I do not see studies covering this aspect. I understand why, though. It would undermine the economic arguments against the DP if it turned out the penalty induced a great number of plea bargains, thereby saving the state huge amounts of money for trials and appeals.

One other point I'd like you to consider: Do we do sloppier investigations and run sloppier trials for cases where we are not seeking the DP?


Steven Scott said...

i don't trust the government to execute people. not one bit. pretty much my only argument against it.

also, about plea bargains:

Douglas4517 said...

I looked into the particular case mentioned (Terrell McCullum) and found a little problem. He was sentenced to a year and a day (wrongfully, as you say) for possession of a firearm by a felon. That was in 2009. He was releaqsed in 2010... "He got out in 2010 but quickly violated his supervised release by
robbing a man. ("I saw him with a whole bunch of money and I just got
him like that," McCullum said during one phone call.) The judge sent him
back to prison.
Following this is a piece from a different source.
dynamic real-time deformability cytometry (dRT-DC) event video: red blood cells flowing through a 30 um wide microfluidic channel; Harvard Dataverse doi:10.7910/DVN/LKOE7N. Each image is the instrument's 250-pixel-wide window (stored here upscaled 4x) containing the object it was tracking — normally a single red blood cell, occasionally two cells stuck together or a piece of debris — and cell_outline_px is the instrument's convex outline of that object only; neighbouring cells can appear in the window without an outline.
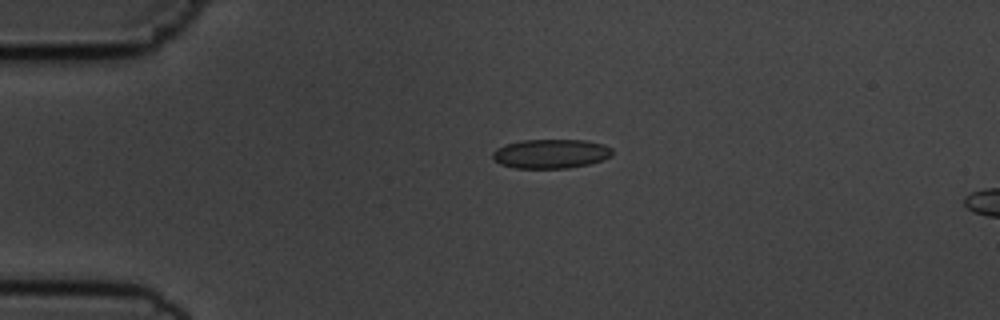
{"species": "common noctule bat (a hibernating species)", "species_latin": "Nyctalus noctula", "temperature_condition": "cold", "stored_images_in_passage": 17, "camera_frame_rate_fps": 3000, "um_per_image_px": 0.085, "animal": {"sex": "male", "body_mass_g": 19.5, "forearm_length_mm": 54.6}, "frame": {"image": 1, "passage_image": 12, "time_ms": 3.667, "image_size_px": [1000, 320], "cell_outline_px": [[612, 156], [588, 164], [568, 168], [516, 168], [500, 164], [492, 156], [492, 152], [496, 148], [504, 144], [520, 140], [584, 140], [604, 144], [612, 148]], "centroid_in_image_um": [46.8, 13.06], "position_along_channel_um": 38.2, "area_um2": 20.4}}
Now he's finishing his sentence at the local jail in
Farmville, counting the days until he can go home."

The story, it turns out, is not so simple. Besides, the plea bargaining I wrote of involves only death penalty cases. Not run of the mill lesser crimes nor oddities of legal issues.

Steven Scott said...

i was running into a meeting and had remembered reading that article a few weeks ago, if it didn't apply then sorry - was rushing into a meeting

Douglas4517 said...

Rushing to a meeting? People do that?

Douglas4517 said...

BTW, it applied and didn't apply. My point was that harsher punishment possibilities encourage plea bargains. Yes, I agree that it involves trusting the system and that can be difficult at times.